The work went up for auction at Sotheby’s in New York on Tuesday – the first time since 1986 – and claimed one of the highest prices ever seen at auction. 

The total, which includes fees and the commission, was more than 44 times the previous record for the work.

It was the first time an impressionist painting commanded such a high bid at auction.

Monet painted 25 Mueles compositions during the winter of 1890-1891 at his home in Giverny, in France’s Normandy region. 

In each piece, Monet showed the light and surroundings of the same scene as they changed at different times of the day, with varying seasons and during various types of weather.

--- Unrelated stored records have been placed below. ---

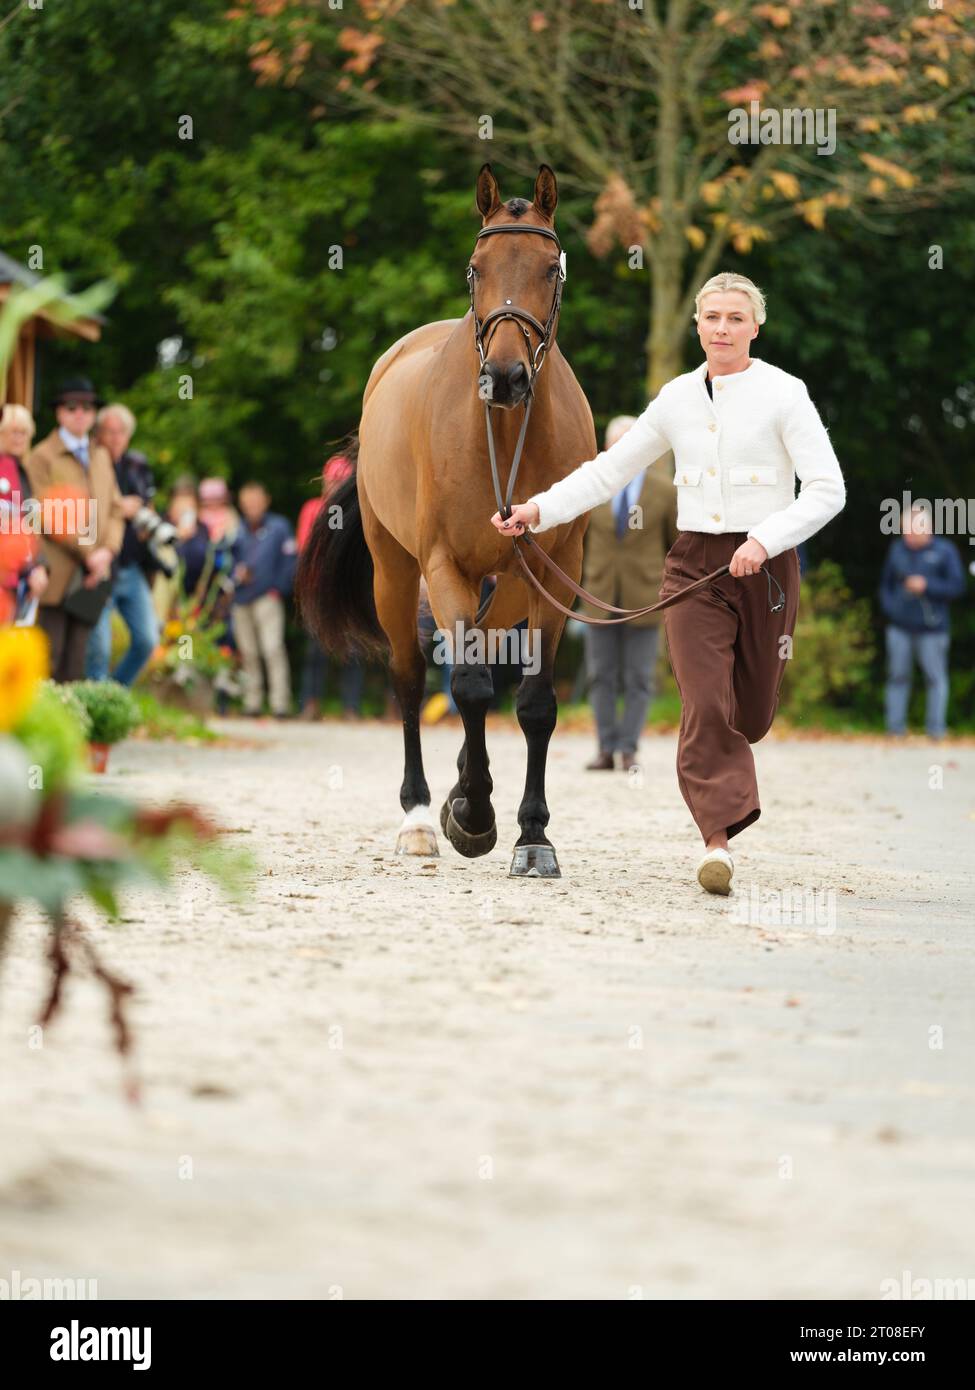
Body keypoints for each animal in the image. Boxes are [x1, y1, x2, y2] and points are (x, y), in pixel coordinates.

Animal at [299, 162, 592, 872]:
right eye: (474, 269)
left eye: (550, 268)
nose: (507, 377)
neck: (506, 436)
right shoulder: (444, 565)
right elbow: (470, 687)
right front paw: (476, 815)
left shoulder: (554, 573)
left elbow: (535, 704)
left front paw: (533, 834)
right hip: (396, 573)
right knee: (412, 679)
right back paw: (419, 816)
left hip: (507, 583)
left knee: (480, 649)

Another painting from the series was sold in November 2016 by Christie’s auction house in New York for more than €72 million.

The latest piece sold at Sotheby’s is among the most immediately recognizable Monet  paintings.

“We feel – and I think people when they stand in front of this would largely agree – that this is an even nicer example” than the one sold in 2016, Sotheby’s Julian Dawes said. 

“It’s enchanting, you just can’t look away,” he added. 

The anonymous collector who brought the painting to be auctioned had purchased it in 1986 at Christie’s for just $2.5 million.

The last record for a Monet painting was set in May 2018 during a Christie’s sale when his Nympheas en Fleur or ‘Water Lilies in Bloom’ sold for €75 million.

“This could be a defining moment for Monet’s market,” Dawes said.

Despite the allure and popularity of contemporary art, Dawes said impressionism has an enduring quality.

“Something that I really like about impressionism in general is that the market tends to be really consistent. People love impressionism,” he added.

“It doesn’t change from generation to generation. These paintings are 150 years old and they’ve always been beloved.”